Fashion and commerce chains against the high commission and don't accept American Express and Diners


by Ifi Reporter Category:Banking Jun 22, 2022

Members of the Association of Retail, Fashion and Catering chains join Max and others and call on the Ministry of Finance to allow all credit card companies in Israel to clear these brands. Today, American Express is eliminated exclusively by Isracard, and Diners is eliminated exclusively by Visa Cal. "The average clearing fee in Israel is less than 0.9%, while the clearing fees of Diners and Amex are higher than 2%. "Refuse to accept your credit card from you? Suddenly he does not pass at the checkout? This may be because you have American Express (Amex) or Diners.
Due to the high fee collection compared to competitors, many businesses defer payment from consumers who hold these cards and they are refused at the checkout: "We do not accept American Express".
The Association of Commercial, Fashion and Catering Chains seeks to change that. Its members support the intention of the Bank of Israel and the Ministry of Finance to allow all credit companies in Israel to clear both brands.

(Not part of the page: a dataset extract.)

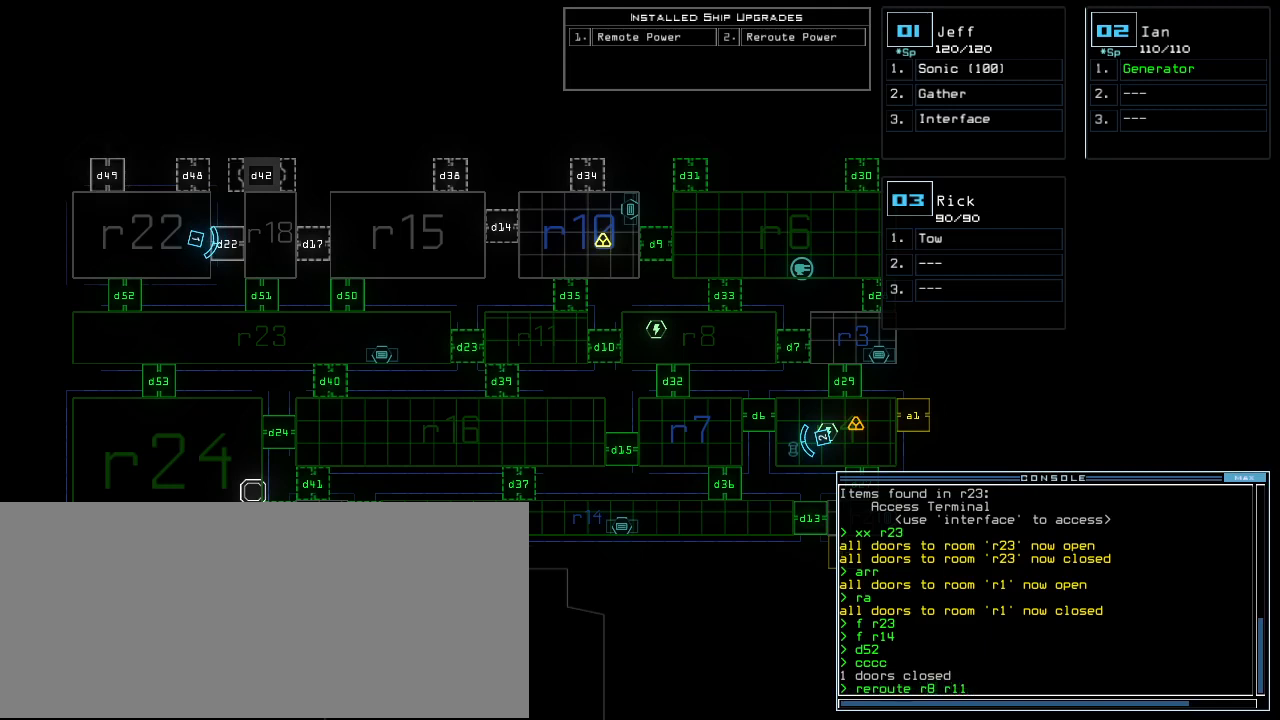
{"keys": ["3"], "events": [[21, "r", "up"], [229, "2", "down"], [312, "2", "up"], [396, "3", "down"]]}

Today, Visa Cal exclusively issues the Diners brand. It itself is owned by Discount (72%) and International (28%). Isracard has an exclusivity over the issuance of American Express, "a phenomenon that has no equal in the world," the association claims.
"This is a market failure, which results in the clearing fees that small and medium-sized businesses in the country pay to the above brands being twice as high as the clearing fees they pay to other credit brands.
"The average clearing fee in Israel is less than 0.9%, while the clearing fees of Diners and Amex are more than 2%, as a result of which these companies charge NIS 200 million a year more than competitors, paid by businesses and the general public. The market share of both brands is "14%, while their share of clearing fees is 25%, twice their market share."
According to them, "American Express and Diners are allegedly threatening to leave Israel if the clearing market is opened up to competition (American Express World President Muhammad Buddy came to visit MK).
"The decision to open the market to competition is exclusive to the Minister of Finance and does not require any legislation. We call on the Minister of Finance to open the market to competition and not to fear the implicit threats that have previously affected the decision-making process."
The Ministry of Finance and the Bank of Israel have been examining for some time now the opening of the American Express and Diners card clearing competition, similar to the opening of the clearing market in 2012. Both of these brands were excluded due to Yanuka protection: they held and probably still hold a single-digit market share (which includes several hundred thousand tickets). Following the reform at the time, the rest of the credit card brands began to be eliminated by some clearers.
It is the credit company Max that is pushing to apply the reform to American Express and Diners as well, as it as a credit company is at a disadvantage because it does not have access to these two brands. It eliminates fewer brands compared to Isracard and ICC.
Max and the fashion, commercial and catering chains are demanding that the law be changed and that even small ones be allowed to be eliminated by everyone, mainly because their financial power is greater than their quantitative market share. Visa Cal and Isracard roll in hundreds of millions of shekels from high fees they charge for clearing Amex and Diners cards, which yield a net profit of tens of millions of shekels. It was claimed that lowering the commissions would save the economy hundreds of millions of shekels.